◆ **Complete the following**
1. According to the passage on online recipes, where was the BBC Food website moved after the decision to axe it was commuted?
2. List every piece of advice given in the opening line of the passage on online recipes.
3. Retype the passage on online recipes starting at "Husain also seemed" and ending at "with grated cheddar.".

◆ **Document passage**
· · ·
Do a bit of digging, trust your instincts – and always read the comments.

I don’t think John Humphrys is much of a chef. Recently, as his Today co-presenter Mishal Husain was discussing the implications of the BBC’s decision to axe its Food website (since commuted to transportation to the Good Food platform, run by its commercial arm), sharp-eared listeners heard the Humph claim that fewer recipes on the web could only be a good thing. “It would make it easier!” he bellowed in the background. “We wouldn’t have to choose between so many!”

Husain also seemed puzzled as to why anyone would need more than one recipe for spaghetti bolognese – but, as any keen cook knows, you can never have too many different takes on a dish. Just as you wouldn’t want to get all your news from a single source, it would be a sad thing to eat the same bolognese for the rest of your life. Sometimes only a molto autentico version, as laid down by a fierce Italian donna, rich with tradition and chopped liver, will do – and sometimes, though you would never admit it in a national magazine, you crave the comfort of your mum’s spag bol with grated cheddar.
· · ·
[Dataset entries]

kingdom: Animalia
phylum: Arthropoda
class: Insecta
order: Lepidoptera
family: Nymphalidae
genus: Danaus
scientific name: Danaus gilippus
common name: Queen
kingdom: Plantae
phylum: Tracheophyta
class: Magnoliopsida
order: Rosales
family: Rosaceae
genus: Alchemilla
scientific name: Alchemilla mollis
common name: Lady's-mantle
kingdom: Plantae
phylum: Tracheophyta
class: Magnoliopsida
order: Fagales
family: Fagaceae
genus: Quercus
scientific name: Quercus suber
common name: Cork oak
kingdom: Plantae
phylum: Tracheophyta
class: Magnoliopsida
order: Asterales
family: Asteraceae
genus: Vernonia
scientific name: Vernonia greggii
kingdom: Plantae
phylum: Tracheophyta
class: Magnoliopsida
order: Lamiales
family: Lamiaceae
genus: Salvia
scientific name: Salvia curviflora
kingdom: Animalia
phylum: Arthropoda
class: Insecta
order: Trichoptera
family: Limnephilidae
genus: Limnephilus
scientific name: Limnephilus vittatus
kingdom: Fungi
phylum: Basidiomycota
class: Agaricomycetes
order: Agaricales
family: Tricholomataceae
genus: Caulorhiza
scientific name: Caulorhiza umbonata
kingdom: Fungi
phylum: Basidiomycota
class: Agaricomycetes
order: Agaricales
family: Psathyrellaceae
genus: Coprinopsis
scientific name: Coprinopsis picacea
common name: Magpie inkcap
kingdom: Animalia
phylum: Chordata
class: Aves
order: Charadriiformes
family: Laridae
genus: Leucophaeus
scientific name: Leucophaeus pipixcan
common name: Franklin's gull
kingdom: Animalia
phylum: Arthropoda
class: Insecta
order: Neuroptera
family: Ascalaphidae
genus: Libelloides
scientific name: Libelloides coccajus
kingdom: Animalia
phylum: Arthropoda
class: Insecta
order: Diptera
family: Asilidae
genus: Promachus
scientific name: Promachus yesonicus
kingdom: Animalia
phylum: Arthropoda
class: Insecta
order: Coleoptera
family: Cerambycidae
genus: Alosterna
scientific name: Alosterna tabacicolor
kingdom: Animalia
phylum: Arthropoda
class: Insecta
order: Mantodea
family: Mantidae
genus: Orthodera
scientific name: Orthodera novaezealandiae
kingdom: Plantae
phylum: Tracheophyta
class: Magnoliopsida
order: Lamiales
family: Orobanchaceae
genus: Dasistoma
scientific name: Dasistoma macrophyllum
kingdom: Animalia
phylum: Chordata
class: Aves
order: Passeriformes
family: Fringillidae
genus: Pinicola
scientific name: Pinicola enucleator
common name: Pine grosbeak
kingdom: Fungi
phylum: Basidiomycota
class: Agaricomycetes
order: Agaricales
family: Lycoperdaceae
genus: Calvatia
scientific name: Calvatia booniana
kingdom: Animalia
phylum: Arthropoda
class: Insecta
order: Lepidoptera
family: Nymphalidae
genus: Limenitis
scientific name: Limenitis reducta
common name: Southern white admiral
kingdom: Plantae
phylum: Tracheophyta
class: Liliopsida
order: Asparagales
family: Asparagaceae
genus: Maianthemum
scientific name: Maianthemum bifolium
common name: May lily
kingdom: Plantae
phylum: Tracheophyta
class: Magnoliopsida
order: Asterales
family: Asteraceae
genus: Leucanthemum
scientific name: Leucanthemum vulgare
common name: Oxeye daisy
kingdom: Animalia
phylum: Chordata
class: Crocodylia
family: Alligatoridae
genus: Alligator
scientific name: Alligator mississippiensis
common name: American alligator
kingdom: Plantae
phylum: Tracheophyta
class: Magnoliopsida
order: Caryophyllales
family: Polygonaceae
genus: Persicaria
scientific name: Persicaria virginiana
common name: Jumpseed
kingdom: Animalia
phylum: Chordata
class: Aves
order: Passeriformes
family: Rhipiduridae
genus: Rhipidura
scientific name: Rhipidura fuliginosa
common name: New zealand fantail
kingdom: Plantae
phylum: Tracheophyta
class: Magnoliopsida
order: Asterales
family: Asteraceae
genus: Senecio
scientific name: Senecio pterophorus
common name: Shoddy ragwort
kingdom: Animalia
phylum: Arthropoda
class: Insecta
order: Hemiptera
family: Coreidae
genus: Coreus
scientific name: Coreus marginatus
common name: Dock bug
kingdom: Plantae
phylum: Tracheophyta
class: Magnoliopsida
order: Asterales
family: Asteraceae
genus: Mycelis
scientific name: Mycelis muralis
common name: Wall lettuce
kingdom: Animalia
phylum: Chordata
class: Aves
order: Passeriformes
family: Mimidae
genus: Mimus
· · ·
◆ **Worked solutions**
1. To the Good Food platform, run by the BBC's commercial arm.

2. Do a bit of digging; trust your instincts; always read the comments.

3.
Husain also seemed puzzled as to why anyone would need more than one recipe for spaghetti bolognese – but, as any keen cook knows, you can never have too many different takes on a dish. Just as you wouldn’t want to get all your news from a single source, it would be a sad thing to eat the same bolognese for the rest of your life. Sometimes only a molto autentico version, as laid down by a fierce Italian donna, rich with tradition and chopped liver, will do – and sometimes, though you would never admit it in a national magazine, you crave the comfort of your mum’s spag bol with grated cheddar.